When investing in gold, should a medium-term investor take price into consideration?
In the past three years, the metal was at a new high at every price; people expected correction, which came, but was insignificant making an investment decision based on price would not have been wise. We, therefore, recommend staggered investment. For instance, take 5 per cent of the investable money and spread it through a year, make a SIP in gold every month. Even in equities, we recommend SIPs.

Are HNI investors postponing their equity investments now?
HNIs have reduced equity exposure and are moving money into debt instruments. They show interest for FMPs that now promise 10-12 percent pre-tax yield. However, they have been buyers in dips and are on a lookout for stocks that can outperform in the medium term.

What is your take on International equities versus Indian equities?
Currently, an individual is allowed to take out up to $200,000; however, this limit is being used only for education, real-estate investment and not for equity investment. Till there is full convertibility of rupee, people will not be gung-ho about international equities. Another reason for this avenue not getting popular is the lack of familiarity on these markets and stocks.

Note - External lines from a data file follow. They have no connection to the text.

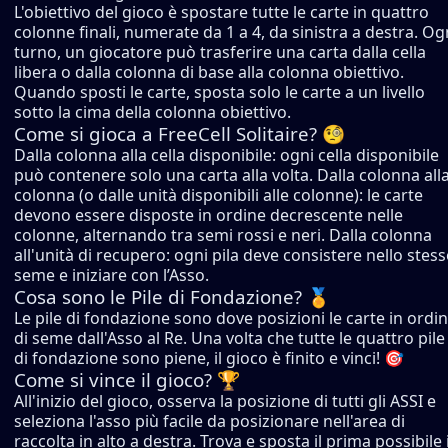
L'obiettivo del gioco è spostare tutte le carte in quattro
colonne finali, numerate da 1 a 4, da sinistra a destra. Og
turno, un giocatore può trasferire una carta dalla cella
libera o dalla colonna di base alla colonna obiettivo.
Quando sposti le carte, sposta solo le carte a un livello
sotto la cima della colonna obiettivo.
Come si gioca a FreeCell Solitaire? 🧐
Dalla colonna alla cella disponibile: ogni cella disponibile
può contenere solo una carta alla volta. Dalla colonna all
colonna (o dalle unità disponibili alle colonne): le carte
devono essere disposte in ordine decrescente nelle
colonne, alternando tra semi rossi e neri. Dalla colonna
all'unità di recupero: ogni pila deve consistere nello stes
seme e iniziare con l’Asso.
Cosa sono le Pile di Fondazione? 🏅
Le pile di fondazione sono dove posizioni le carte in ordi
di seme dall'Asso al Re. Una volta che tutte le quattro pile
di fondazione sono piene, il gioco è finito e vinci! 🎯
Come si vince il gioco? 🏆
All'inizio del gioco, osserva la posizione di tutti gli ASSI e
seleziona l'asso più facile da posizionare nell'area di
raccolta in alto a destra. Trova e sposta il prima possibile 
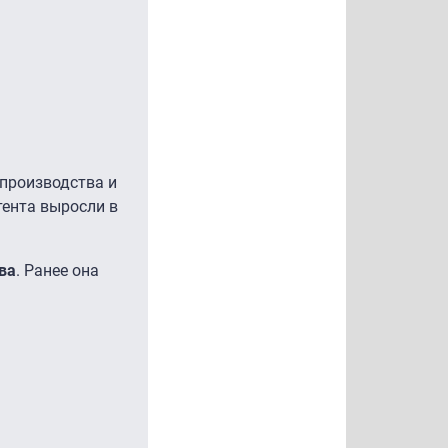
производства и
тента выросли в
ва
. Ранее она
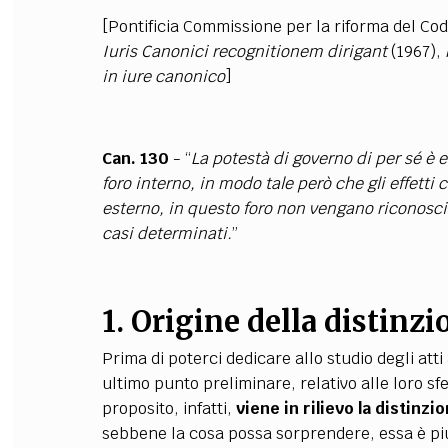
[
Pontificia Commissione per la riforma del Cod
Iuris Canonici recognitionem dirigant
(1967),
in iure canonico
]
Can. 130
- “
La potestà di governo di per sé è es
foro interno, in modo tale però che gli effetti 
esterno, in questo foro non vengano riconosciut
casi determinati.
”
1. Origine della distinzi
Prima di poterci dedicare allo studio degli att
ultimo punto preliminare, relativo alle loro sfe
proposito, infatti,
viene in rilievo la distinzi
sebbene la cosa possa sorprendere, essa è pi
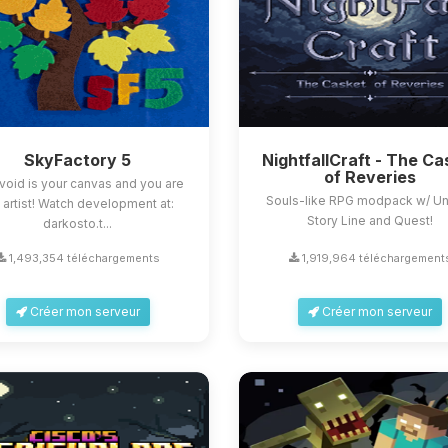
SkyFactory 5
NightfallCraft - The Ca
of Reveries
void is your canvas and you are
Souls-like RPG modpack w/ U
 artist! Watch development at:
Story Line and Quest!
darkosto.t...
1,493,354 téléchargements
1,919,964 téléchargement
Créer mon serveur
Créer mon serveur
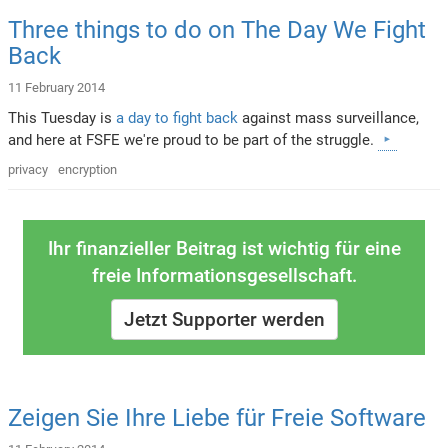
Three things to do on The Day We Fight
Back
11 February 2014
This Tuesday is
a day to fight back
against mass surveillance,
and here at FSFE we're proud to be part of the struggle.
privacy
encryption
Ihr finanzieller Beitrag ist wichtig für eine
freie Informationsgesellschaft.
Jetzt Supporter werden
Zeigen Sie Ihre Liebe für Freie Software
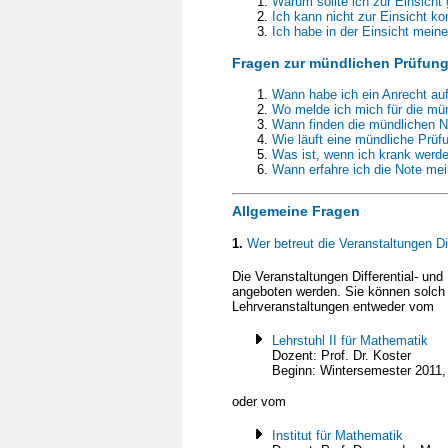
Warum sollte ich zur Einsicht
Ich kann nicht zur Einsicht k
Ich habe in der Einsicht mein
Fragen zur mündlichen Prüfun
Wann habe ich ein Anrecht au
Wo melde ich mich für die mü
Wann finden die mündlichen N
Wie läuft eine mündliche Prüf
Was ist, wenn ich krank werd
Wann erfahre ich die Note me
Allgemeine Fragen
1.
Wer betreut die Veranstaltungen Dif
Die Veranstaltungen Differential- und
angeboten werden. Sie können solch 
Lehrveranstaltungen entweder vom
Lehrstuhl II für Mathematik
Dozent: Prof. Dr. Koster
Beginn: Wintersemester 2011, 
oder vom
Institut für Mathematik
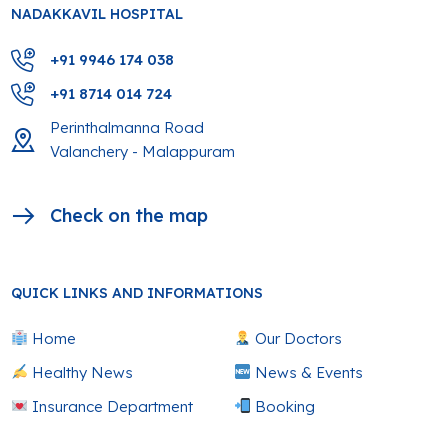
NADAKKAVIL HOSPITAL
+91 9946 174 038
+91 8714 014 724
Perinthalmanna Road
Valanchery - Malappuram
Check on the map
QUICK LINKS AND INFORMATIONS
Home
Our Doctors
Healthy News
News & Events
Insurance Department
Booking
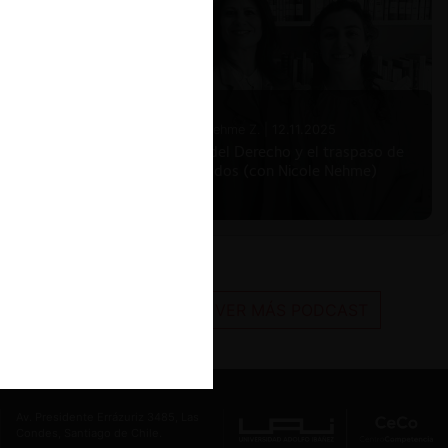
Nicole Nehme Z. |
12.11.2025
El arte del Derecho y el traspaso de
los legados (con Nicole Nehme)
VER MÁS PODCAST
Av. Presidente Errázuriz 3485, Las
Condes, Santiago de Chile.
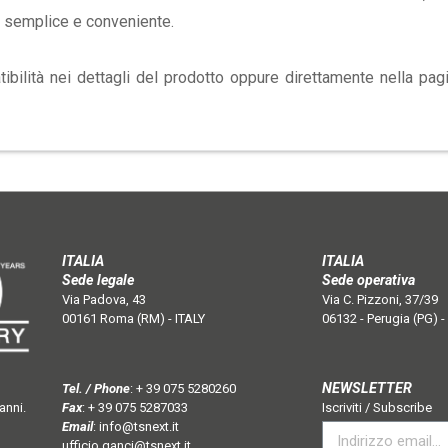
ne semplice e conveniente.
tibilità nei dettagli del prodotto oppure direttamente nella pag
ITALIA
ITALIA
Sede legale
Sede operativa
Via Padova, 43
Via C. Pizzoni, 37/39
00161 Roma (RM) - ITALY
06132 - Perugia (PG) -
NEWSLETTER
Tel. / Phone
:
+ 39 075 5280260
anni.
Fax
: + 39 075 5287033
Iscriviti / Subscribe
Email
:
info@tsnext.it
ufficio.ganci@tsnext.it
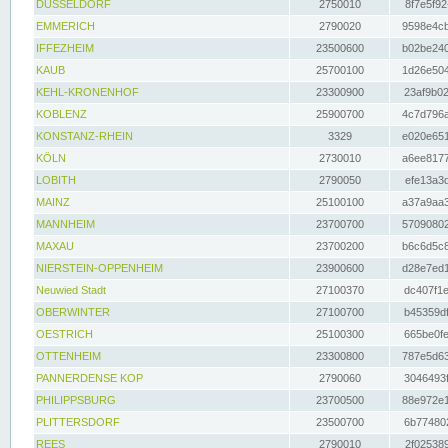
DÜSSELDORF
2750010
8f7e5f92
EMMERICH
2790020
9598e4cb
IFFEZHEIM
23500600
b02be240
KAUB
25700100
1d26e504
KEHL-KRONENHOF
23300900
23af9b02
KOBLENZ
25900700
4c7d796a
KONSTANZ-RHEIN
3329
e020e651
KÖLN
2730010
a6ee8177
LOBITH
2790050
efe13a3d
MAINZ
25100100
a37a9aa3
MANNHEIM
23700700
57090802
MAXAU
23700200
b6c6d5c8
NIERSTEIN-OPPENHEIM
23900600
d28e7ed1
Neuwied Stadt
27100370
dc407f1e
OBERWINTER
27100700
b45359df
OESTRICH
25100300
665be0fe
OTTENHEIM
23300800
787e5d63
PANNERDENSE KOP
2790060
3046493f
PHILIPPSBURG
23700500
88e972e1
PLITTERSDORF
23500700
6b774802
REES
2790010
2f025389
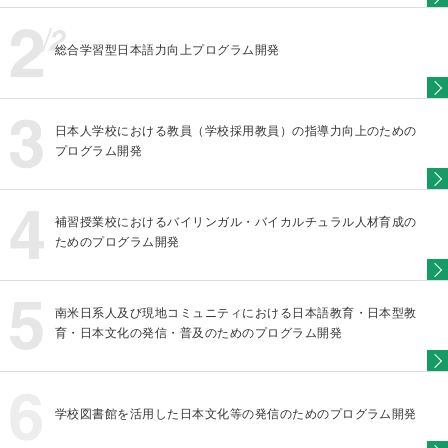
総合学習型日本語力向上プログラム開発
日本人学校における教員（学校採用教員）の指導力向上のための
プログラム開発
補習授業校におけるバイリンガル・バイカルチュラル人材育成の
ためのプログラム開発
南米日系人及び現地コミュニティにおける日本語教育・日本型教
育・日本文化の発信・普及のためのプログラム開発
学校図書館を活用した日本文化等の発信のためのプログラム開発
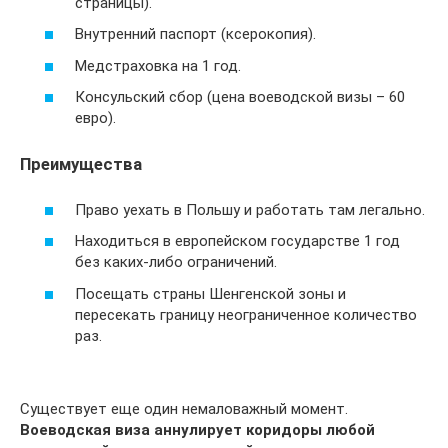
страницы).
Внутренний паспорт (ксерокопия).
Медстраховка на 1 год.
Консульский сбор (цена воеводской визы – 60
евро).
Преимущества
Право уехать в Польшу и работать там легально.
Находиться в европейском государстве 1 год
без каких-либо ограничений.
Посещать страны Шенгенской зоны и
пересекать границу неограниченное количество
раз.
Существует еще один немаловажный момент.
Воеводская виза аннулирует коридоры любой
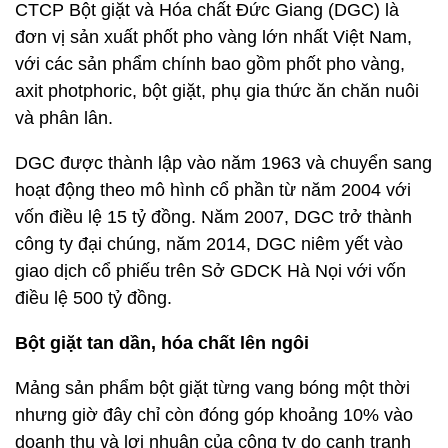
CTCP Bột giặt và Hóa chất Đức Giang (DGC) là
đơn vị sản xuất phốt pho vàng lớn nhất Việt Nam,
với các sản phẩm chính bao gồm phốt pho vàng,
axit photphoric, bột giặt, phụ gia thức ăn chăn nuôi
và phân lân.
DGC được thành lập vào năm 1963 và chuyển sang
hoạt động theo mô hình cổ phần từ năm 2004 với
vốn điều lệ 15 tỷ đồng. Năm 2007, DGC trở thành
công ty đại chúng, năm 2014, DGC niêm yết vào
giao dịch cổ phiếu trên Sở GDCK Hà Nọi với vốn
điều lệ 500 tỷ đồng.
Bột giặt tan dần, hóa chất lên ngôi
Mảng sản phẩm bột giặt từng vang bóng một thời
nhưng giờ đây chỉ còn đóng góp khoảng 10% vào
doanh thu và lợi nhuận của công ty do cạnh tranh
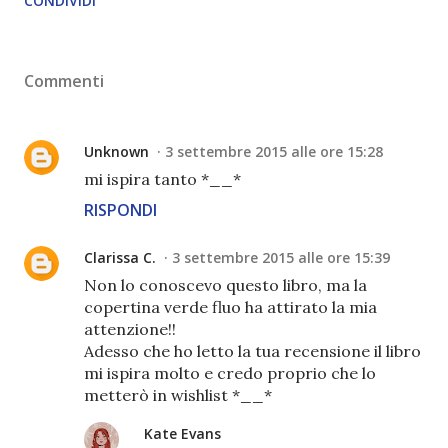
CONDIVIDI
Commenti
Unknown
3 settembre 2015 alle ore 15:28
mi ispira tanto *__*
RISPONDI
Clarissa C.
3 settembre 2015 alle ore 15:39
Non lo conoscevo questo libro, ma la
copertina verde fluo ha attirato la mia
attenzione!!
Adesso che ho letto la tua recensione il libro
mi ispira molto e credo proprio che lo
metterò in wishlist *__*
Kate Evans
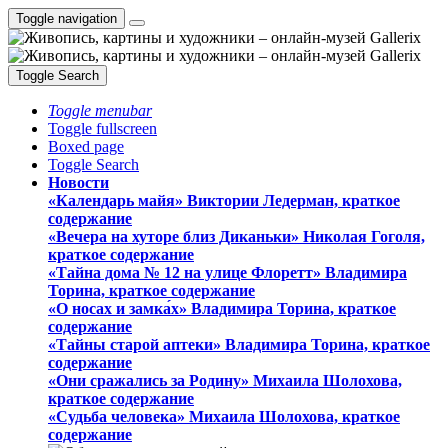
Toggle navigation
Toggle Search
Toggle menubar
Toggle fullscreen
Boxed page
Toggle Search
Новости
«Календарь майя» Виктории Ледерман, краткое
содержание
«Вечера на хуторе близ Диканьки» Николая Гоголя,
краткое содержание
«Тайна дома № 12 на улице Флоретт» Владимира
Торина, краткое содержание
«О носах и замка́х» Владимира Торина, краткое
содержание
«Тайны старой аптеки» Владимира Торина, краткое
содержание
«Они сражались за Родину» Михаила Шолохова,
краткое содержание
«Судьба человека» Михаила Шолохова, краткое
содержание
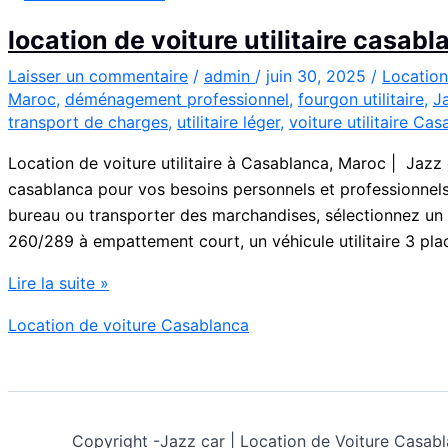
location de voiture utilitaire casab
Laisser un commentaire
/
admin
/
juin 30, 2025
/
Location
Maroc
,
déménagement professionnel
,
fourgon utilitaire
,
J
transport de charges
,
utilitaire léger
,
voiture utilitaire Ca
Location de voiture utilitaire à Casablanca, Maroc | Jazz c
casablanca pour vos besoins personnels et professionnel
bureau ou transporter des marchandises, sélectionnez un
260/289 à empattement court, un véhicule utilitaire 3 pl
location
Lire la suite »
de
Location de voiture Casablanca
voiture
utilitaire
casablanca
Copyright -
Jazz car | Location de Voiture Cas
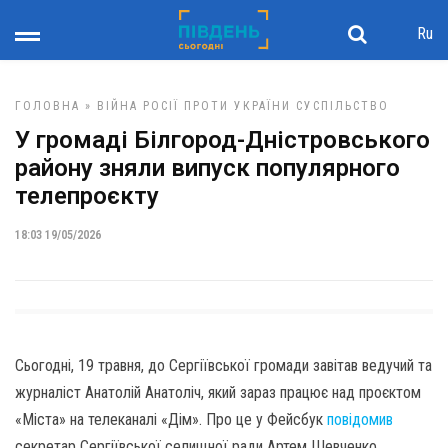
Ru
ГОЛОВНА
»
ВІЙНА РОСІЇ ПРОТИ УКРАЇНИ
СУСПІЛЬСТВО
У громаді Білгород-Дністровського
району зняли випуск популярного
телепроєкту
18:03 19/05/2026
Сьогодні, 19 травня, до Сергіївської громади завітав ведучий та
журналіст Анатолій Анатоліч, який зараз працює над проєктом
«Міста» на телеканалі «Дім». Про це у Фейсбук
повідомив
секретар Сергіївської селищної ради Артем Шевченко,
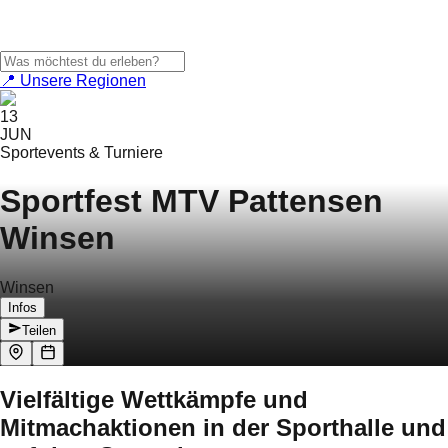
📍 Unsere Regionen
13
JUN
Sportevents & Turniere
Sportfest MTV Pattensen
Winsen
Winsen
Infos
Teilen
Vielfältige Wettkämpfe und
Mitmachaktionen in der Sporthalle und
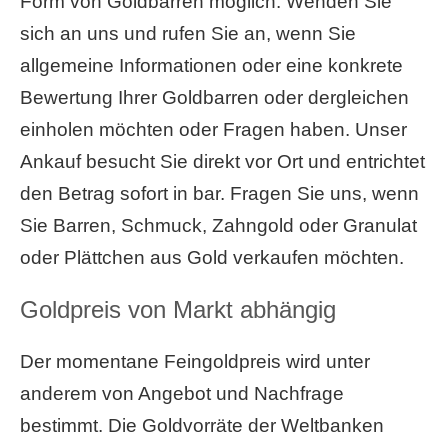
Form von Goldbarren möglich. Wenden Sie
sich an uns und rufen Sie an, wenn Sie
allgemeine Informationen oder eine konkrete
Bewertung Ihrer Goldbarren oder dergleichen
einholen möchten oder Fragen haben. Unser
Ankauf besucht Sie direkt vor Ort und entrichtet
den Betrag sofort in bar. Fragen Sie uns, wenn
Sie Barren, Schmuck, Zahngold oder Granulat
oder Plättchen aus Gold verkaufen möchten.
Goldpreis von Markt abhängig
Der momentane Feingoldpreis wird unter
anderem von Angebot und Nachfrage
bestimmt. Die Goldvorräte der Weltbanken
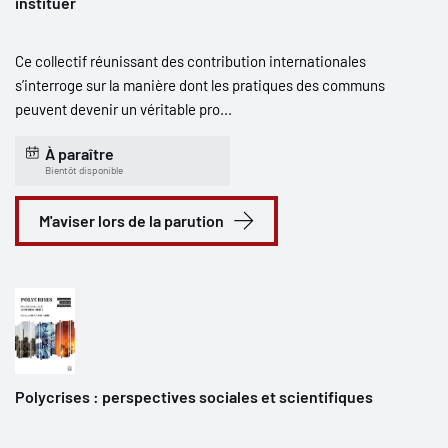
instituer
Ce collectif réunissant des contribution internationales
s’interroge sur la manière dont les pratiques des communs
peuvent devenir un véritable pro...
À paraître
Bientôt disponible
M'aviser lors de la parution
Polycrises : perspectives sociales et scientifiques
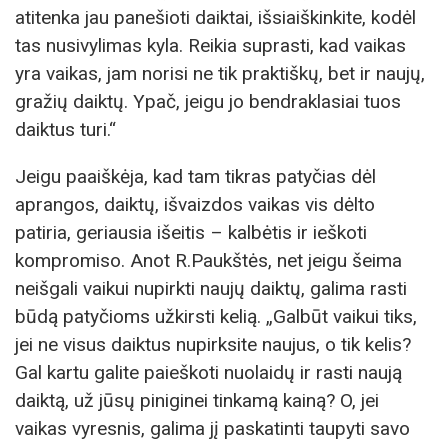
atitenka jau panešioti daiktai, išsiaiškinkite, kodėl
tas nusivylimas kyla. Reikia suprasti, kad vaikas
yra vaikas, jam norisi ne tik praktiškų, bet ir naujų,
gražių daiktų. Ypač, jeigu jo bendraklasiai tuos
daiktus turi.“
Jeigu paaiškėja, kad tam tikras patyčias dėl
aprangos, daiktų, išvaizdos vaikas vis dėlto
patiria, geriausia išeitis – kalbėtis ir ieškoti
kompromiso. Anot R.Paukštės, net jeigu šeima
neišgali vaikui nupirkti naujų daiktų, galima rasti
būdą patyčioms užkirsti kelią. „Galbūt vaikui tiks,
jei ne visus daiktus nupirksite naujus, o tik kelis?
Gal kartu galite paieškoti nuolaidų ir rasti naują
daiktą, už jūsų piniginei tinkamą kainą? O, jei
vaikas vyresnis, galima jį paskatinti taupyti savo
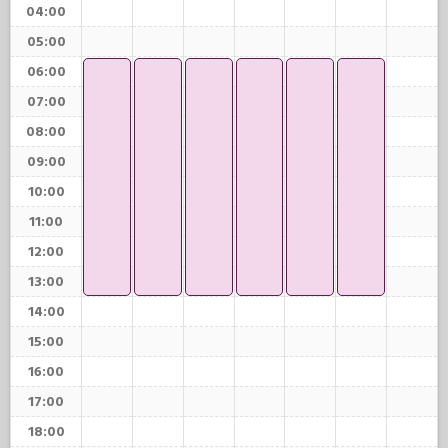
04:00
05:00
06:00
07:00
08:00
09:00
10:00
11:00
12:00
13:00
14:00
15:00
16:00
17:00
18:00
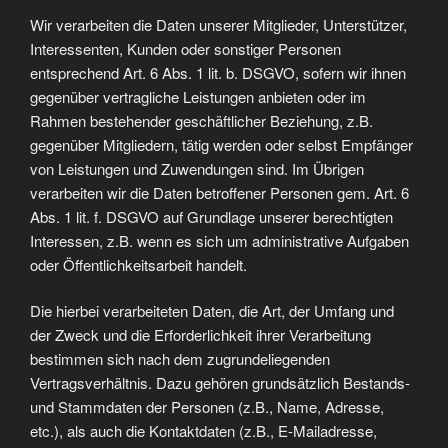
Wir verarbeiten die Daten unserer Mitglieder, Unterstützer,
Interessenten, Kunden oder sonstiger Personen
entsprechend Art. 6 Abs. 1 lit. b. DSGVO, sofern wir ihnen
gegenüber vertragliche Leistungen anbieten oder im
Rahmen bestehender geschäftlicher Beziehung, z.B.
gegenüber Mitgliedern, tätig werden oder selbst Empfänger
von Leistungen und Zuwendungen sind. Im Übrigen
verarbeiten wir die Daten betroffener Personen gem. Art. 6
Abs. 1 lit. f. DSGVO auf Grundlage unserer berechtigten
Interessen, z.B. wenn es sich um administrative Aufgaben
oder Öffentlichkeitsarbeit handelt.
Die hierbei verarbeiteten Daten, die Art, der Umfang und
der Zweck und die Erforderlichkeit ihrer Verarbeitung
bestimmen sich nach dem zugrundeliegenden
Vertragsverhältnis. Dazu gehören grundsätzlich Bestands-
und Stammdaten der Personen (z.B., Name, Adresse,
etc.), als auch die Kontaktdaten (z.B., E-Mailadresse,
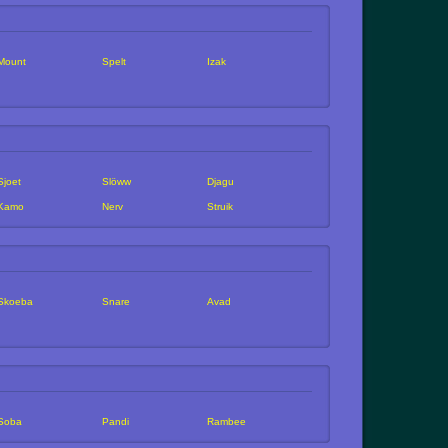
Mount
Spelt
Izak
Sjoet
Slöww
Djagu
Kamo
Nerv
Struik
Skoeba
Snare
Avad
Soba
Pandi
Rambee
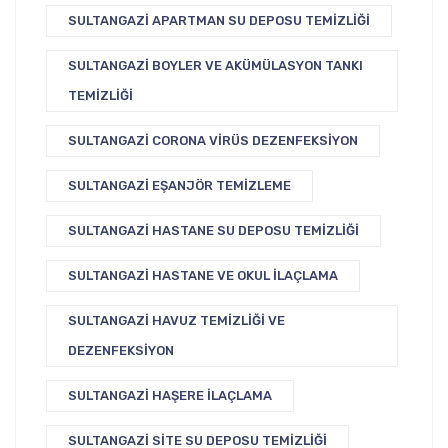
SULTANGAZI APARTMAN SU DEPOSU TEMIZLIĞI
SULTANGAZI BOYLER VE AKÜMÜLASYON TANKI
TEMIZLIĞI
SULTANGAZI CORONA VIRÜS DEZENFEKSIYON
SULTANGAZI EŞANJÖR TEMIZLEME
SULTANGAZI HASTANE SU DEPOSU TEMIZLIĞI
SULTANGAZI HASTANE VE OKUL İLAÇLAMA
SULTANGAZI HAVUZ TEMIZLIĞI VE
DEZENFEKSIYON
SULTANGAZI HAŞERE İLAÇLAMA
SULTANGAZI SITE SU DEPOSU TEMIZLIĞI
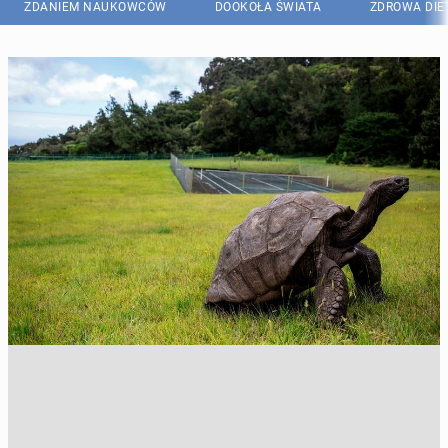
ZDANIEM NAUKOWCÓW
DOOKOŁA ŚWIATA
ZDROWA DIE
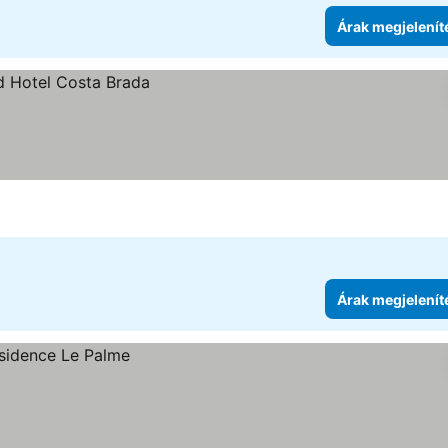
Árak megjelenít
Árak megjelenít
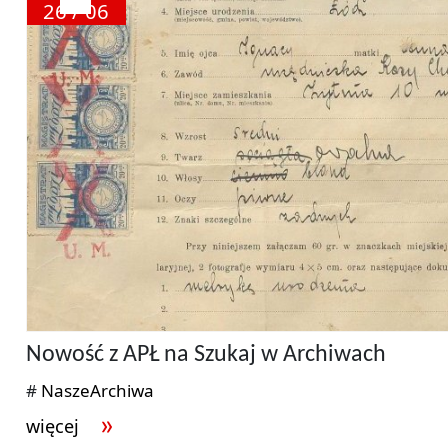
26 / 06
Nowość z APŁ na Szukaj w Archiwach
#
NaszeArchiwa
więcej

How do you go about your mutual fund recommendations? Do you recommend thematic funds?
We don't recommend focused funds. Instead, we advise only on large cap and midcap funds considering sector funds are too risky and seasonal.We advise stable funds that have a good 10-15 year track record and would expose our client to seasonal investment avenues as they emerge. Our belief is that investors should first protect their capital and then grow their investments.

Do alternative investments draw investor interest now? How do these work? What are the return promises?
There is a lot of interest for specialised funds these days. One specialised category of fund is tine yield fund which is purely a debt fund. Here money is lent to developers and builders and this can generate about 15-16 per cent pre tax returns. But funds have their own expenses — to pay the professionals who manage it. You also pay for the risk because some institution comes in the picture and takes the risk. Thus, the net return to the investor can be a little lower.

Disclaimer: The views expressed in the articles are personal of the authors and do not reflect the views of Kotak Mahindra Bank Ltd.